The HDH 20-shot Revolver: An MBA Case Study in Marketing

At the turn of the 19th century, a little known (at least to Americans) revolver and pistol maker, Henrion Dassy & Heuschen or HDH, set up shop in Liege, Belgium and began manufacturing medium grade and mid priced weapons, mostly selling to private citizens in Germany and her colonial interests. The company’s flagship product was a mechanical marvel, a 20 shot revolver today called either the HDH or MDH revolver, though variously marketed at the time of its production under several butch sounding names like the Wild West, Terrible, Redoubtable or the MDH Machine Gun. It was sold under these different names in different regions of the world, mainly to private citizens and also mainly through the most innovative mass market distribution method at the time, Mail Order.

The HDH Revolver uses superposed matched octagonal barrels in 6.35 mm or 6.5 mm for the 20 shot versions or a larger calibre 7.65 mm (.32 S&W) for the 16 shot version, all discharged sequentially and getting the gun to fire sequentially was nothing short of ingenious. To line up with the barrels, the HDH has dual superposed cylinders, comprised of offset ten chamber rings.  The outer ring aligns with the upper barrel and the inner ring with the lower barrel, all moving in sync.

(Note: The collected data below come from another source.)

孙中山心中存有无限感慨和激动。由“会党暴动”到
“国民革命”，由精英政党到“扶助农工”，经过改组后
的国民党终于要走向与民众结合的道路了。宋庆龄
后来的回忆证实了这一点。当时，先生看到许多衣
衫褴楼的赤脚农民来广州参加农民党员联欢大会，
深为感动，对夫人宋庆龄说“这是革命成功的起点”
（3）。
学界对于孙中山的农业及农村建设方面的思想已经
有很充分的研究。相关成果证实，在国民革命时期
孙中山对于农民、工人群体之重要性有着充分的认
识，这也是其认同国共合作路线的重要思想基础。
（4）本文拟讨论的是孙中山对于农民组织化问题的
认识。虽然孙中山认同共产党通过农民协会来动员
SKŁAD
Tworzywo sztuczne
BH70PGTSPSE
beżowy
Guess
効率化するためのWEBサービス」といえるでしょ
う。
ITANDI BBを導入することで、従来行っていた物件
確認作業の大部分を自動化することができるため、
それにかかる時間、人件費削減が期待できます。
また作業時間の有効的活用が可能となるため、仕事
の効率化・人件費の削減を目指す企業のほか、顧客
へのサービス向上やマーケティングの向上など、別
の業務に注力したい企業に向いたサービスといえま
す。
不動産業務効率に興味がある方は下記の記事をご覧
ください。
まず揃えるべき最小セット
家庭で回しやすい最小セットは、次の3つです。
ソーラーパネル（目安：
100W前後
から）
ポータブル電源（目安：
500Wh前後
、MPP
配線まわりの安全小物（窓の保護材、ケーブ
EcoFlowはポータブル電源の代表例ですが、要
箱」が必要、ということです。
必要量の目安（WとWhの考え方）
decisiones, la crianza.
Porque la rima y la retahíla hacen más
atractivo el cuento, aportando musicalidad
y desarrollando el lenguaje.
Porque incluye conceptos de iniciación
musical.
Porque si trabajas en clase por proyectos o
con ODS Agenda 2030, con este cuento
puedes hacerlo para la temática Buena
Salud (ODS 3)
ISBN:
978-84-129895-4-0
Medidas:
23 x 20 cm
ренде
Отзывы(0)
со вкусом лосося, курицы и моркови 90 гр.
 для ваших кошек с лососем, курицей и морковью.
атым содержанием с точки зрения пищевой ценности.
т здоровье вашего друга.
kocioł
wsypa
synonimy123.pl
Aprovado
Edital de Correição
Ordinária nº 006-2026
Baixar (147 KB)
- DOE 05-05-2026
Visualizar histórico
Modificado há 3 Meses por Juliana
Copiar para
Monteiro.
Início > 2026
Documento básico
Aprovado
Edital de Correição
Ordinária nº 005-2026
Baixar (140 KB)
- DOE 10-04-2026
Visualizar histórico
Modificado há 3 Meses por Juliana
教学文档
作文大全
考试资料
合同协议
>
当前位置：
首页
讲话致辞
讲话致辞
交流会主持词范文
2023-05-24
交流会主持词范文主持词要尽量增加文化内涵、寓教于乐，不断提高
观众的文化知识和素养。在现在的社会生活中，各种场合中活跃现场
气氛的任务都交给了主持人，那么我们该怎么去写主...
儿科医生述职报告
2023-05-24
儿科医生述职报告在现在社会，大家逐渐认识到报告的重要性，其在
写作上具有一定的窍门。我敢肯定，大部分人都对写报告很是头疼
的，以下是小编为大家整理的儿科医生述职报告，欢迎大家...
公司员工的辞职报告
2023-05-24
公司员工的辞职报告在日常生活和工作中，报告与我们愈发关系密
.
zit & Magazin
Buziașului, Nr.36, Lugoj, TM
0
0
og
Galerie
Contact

My first thought upon seeing this esoteric firearm was that with 20 rounds, the weapon must have appeared to shoot like a gun in a movie (you know, the kind with a seemingly inexhaustible supply of ammo) to those alive in the early 1900s.  Aside from gassing off 20 shots, a well designed ejector plate effectively clears all hulls in one motion which would have made reloads incredibly quick for the time period. And yet, for all of the weapon’s inherent sophistication, it is simple to operate and by all accounts (and there aren’t many) dependable.

A largely commercial model, out of the box the revolver was meant to look handsome with nickel plated finish and checkered walnut grips.  The MDH sold through German mail order houses, allowing the company to use all available German shipping routes to penetrate the African and Indonesian markets initially and ultimately to facilitate distribution on all Continents.

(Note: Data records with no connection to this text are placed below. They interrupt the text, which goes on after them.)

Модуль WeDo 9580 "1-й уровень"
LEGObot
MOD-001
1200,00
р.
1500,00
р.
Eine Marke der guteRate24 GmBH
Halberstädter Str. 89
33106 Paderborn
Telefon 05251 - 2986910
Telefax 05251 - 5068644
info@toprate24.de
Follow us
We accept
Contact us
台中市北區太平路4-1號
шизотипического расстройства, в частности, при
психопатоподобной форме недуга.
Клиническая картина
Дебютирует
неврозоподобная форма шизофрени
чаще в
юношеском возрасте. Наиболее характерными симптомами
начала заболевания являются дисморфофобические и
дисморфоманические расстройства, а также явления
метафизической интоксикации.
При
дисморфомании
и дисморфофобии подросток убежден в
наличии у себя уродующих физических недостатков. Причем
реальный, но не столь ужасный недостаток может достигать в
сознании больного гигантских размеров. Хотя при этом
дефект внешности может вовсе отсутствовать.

In this sense (the business sense) the team of Henrion Dassy & Heuschen were very clever.  With an innovative product that worked as advertised already in their pockets, all they had to do was concentrate on selling the name—and why limit yourself to one name? The same gun was baptized under a series of outlandish brand names using Mail Order catalogues—the equivalent of the Internet in 1890s, but with no background checks on sales, in fact no red tape what so ever.  Just ship the revolvers and let the money roll in.   

The HDH wasn’t even their first foray into mass marketing. Initially HDH tested their Mail Order marketing experiment in Europe with their version of a ‘Vélo-dog’ style pistol, just a blatant knock off of C.F. Galand of Paris’ pocket revolvers. HDH called their version the Puppy, and it was a fairly well constructed compact 6-shot revolver. They targeted their mail order campaigns by language across Europe and made a small fortune.

As it turned out, a peculiar phenomenon had developed in Europe amongst bicyclists (another novel device taking off in popularity at the time) many of whom had taken to carrying small, portable revolvers with them on long rides. At the time it was deemed perfectly acceptable to shoot an attacking dog (hence the name) and there were even humane  pepper cartridges in case you didn’t want to nail du chien bâtard in the face with lead.

The Puppy verified HDHs marketing model, and with a copied weapon, they ramped up production and then introduced their patented 20 shot revolvers through Mail Order to world wide appeal. They were manufactured from 1893 to 1910 by HDH and even then still generating profit under licence until 1928—a long production life for a novelty weapon of that era.

This revolver is something in and of itself but the marketing savvy and market timing employed by Henrion Dassy & Heuschen makes it a must purchase for collectors worldwide, as well as an early MBA case study.  Original examples range in price anywhere from the $6000 to $10,000.